Сознавая недостаточность этих призывов, Иоанн подходил к самой грани, отделяющей индивидуальное милосердие от социальной реформы. Он не боялся заглядывать и по ту сторону этой грани, переступить которую не давали социальные условия его времени. В одной из своих проповедей, сказанных еще в Антиохии, он рисует нечто вроде социальной утопии:

«Рассмотрим, если угодно, кого больше в городе: бедных или богатых. И какие ни бедные, ни богатые, но занимают среднее место. Десятая часть богатых и десятая часть бедных, не имеющих ничего. Остальные же средние. Разделим на число нуждающихся все население города, и вы увидите, — какой позор! Самые богатые — немногочисленны. Но зажиточных (следующих за ними) много. Бедных гораздо меньше их. Однако, хотя столько есть людей, которые могут накормить голодных, многие идут спать не евши. Не потому, чтобы имущие не могли без труда предоставить им пищу, но по страшной их жестокости и бесчеловечности. Ведь, если бы богатые и зажиточные поделили между собою тех, кто не имеет ни хлеба, ни одежды, то едва ли на 50, или даже на 100 граждан пришелся бы один бедный (?)»… (Слово 66 (67) на Мф. 3).

▶ ИСХОДНЫЕ ДАННЫЕ:

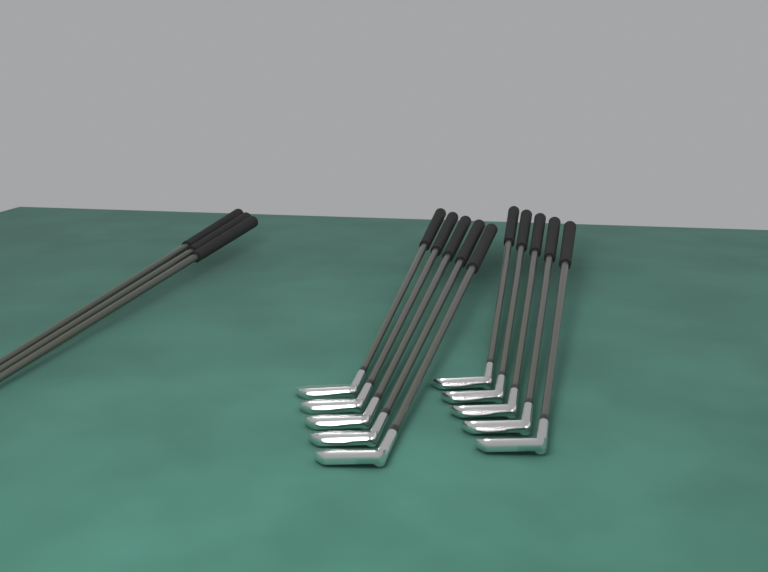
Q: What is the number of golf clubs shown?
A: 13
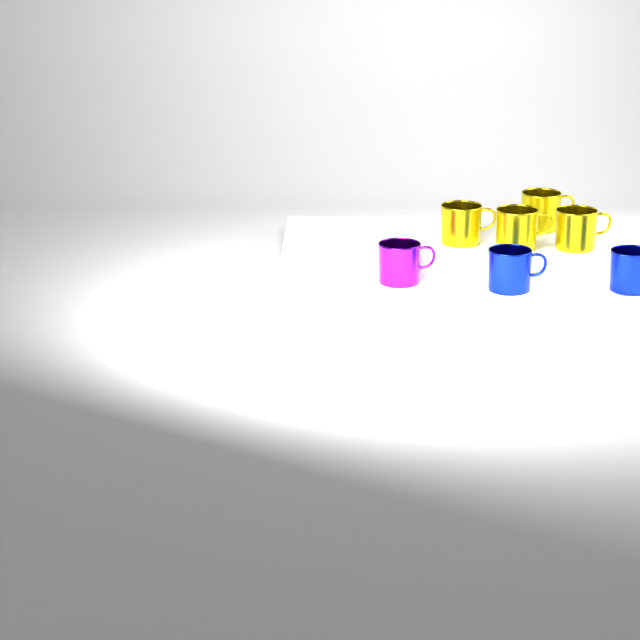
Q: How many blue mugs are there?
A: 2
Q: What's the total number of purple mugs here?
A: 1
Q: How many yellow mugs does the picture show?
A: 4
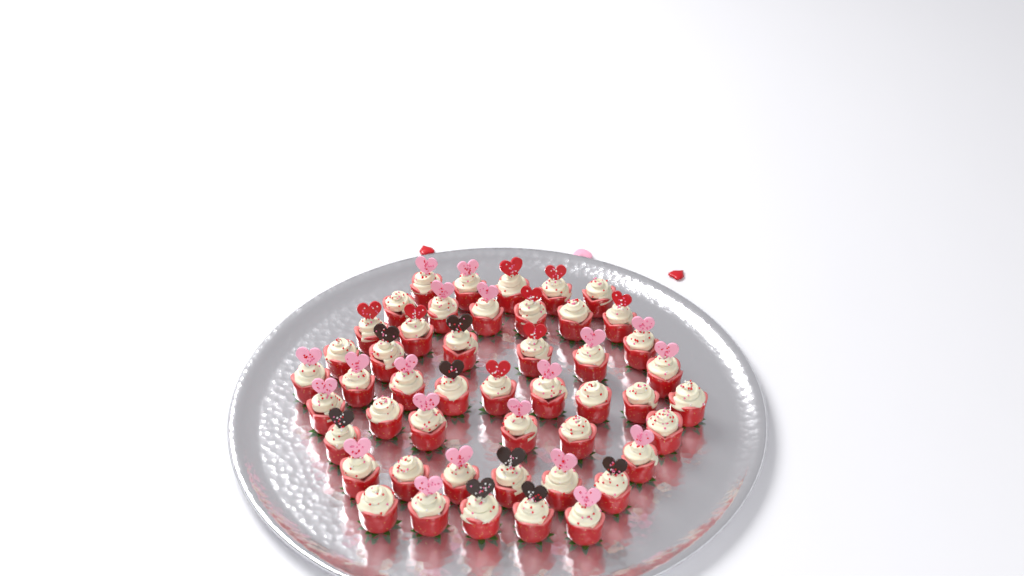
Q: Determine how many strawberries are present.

---

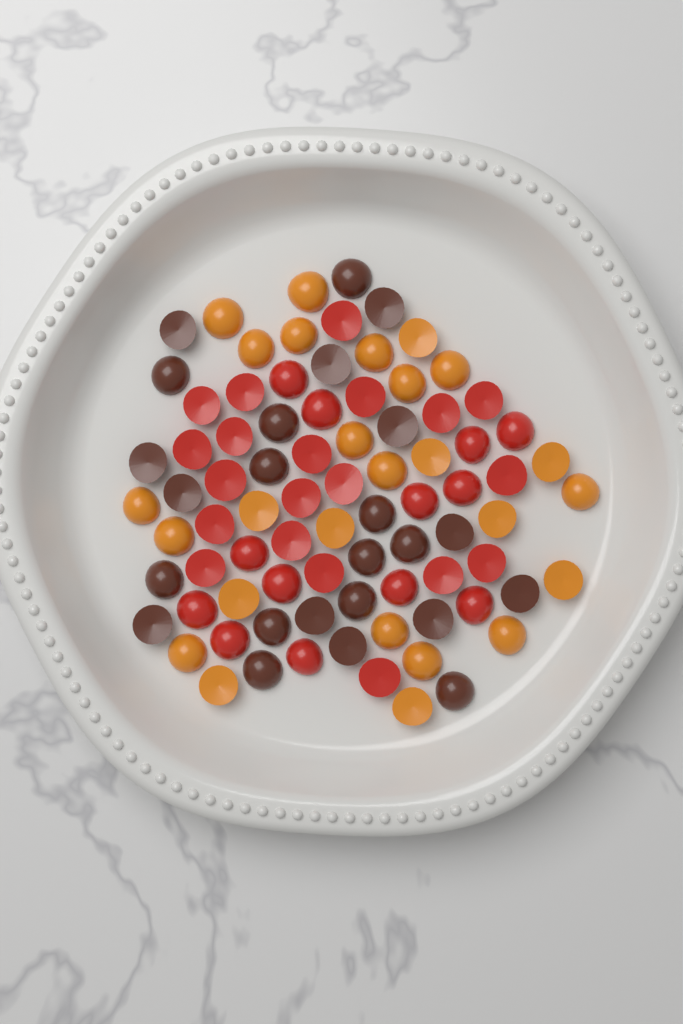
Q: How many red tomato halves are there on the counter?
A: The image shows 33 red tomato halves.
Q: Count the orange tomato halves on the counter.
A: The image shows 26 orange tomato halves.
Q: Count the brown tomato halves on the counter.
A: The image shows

---

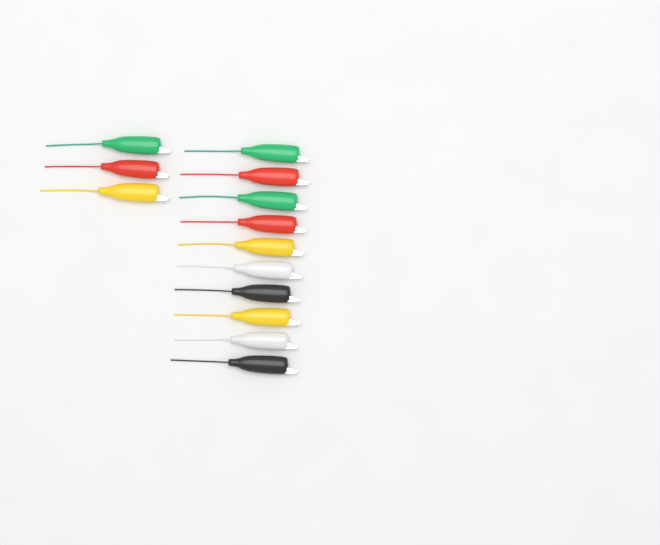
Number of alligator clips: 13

▶ ЗАДАНИЕ A: Где, согласно тексту для чтения, была сказана проповедь, в которой Иоанн рисует нечто вроде социальной утопии?
▶ ЗАДАНИЕ B: Посчитай, в скольких строках исходных данных встречается слово «halves». Напиши только число.

▶ ПРАВИЛЬНЫЙ ОТВЕТ A: В Антиохии.

▶ ПРАВИЛЬНЫЙ ОТВЕТ B: 5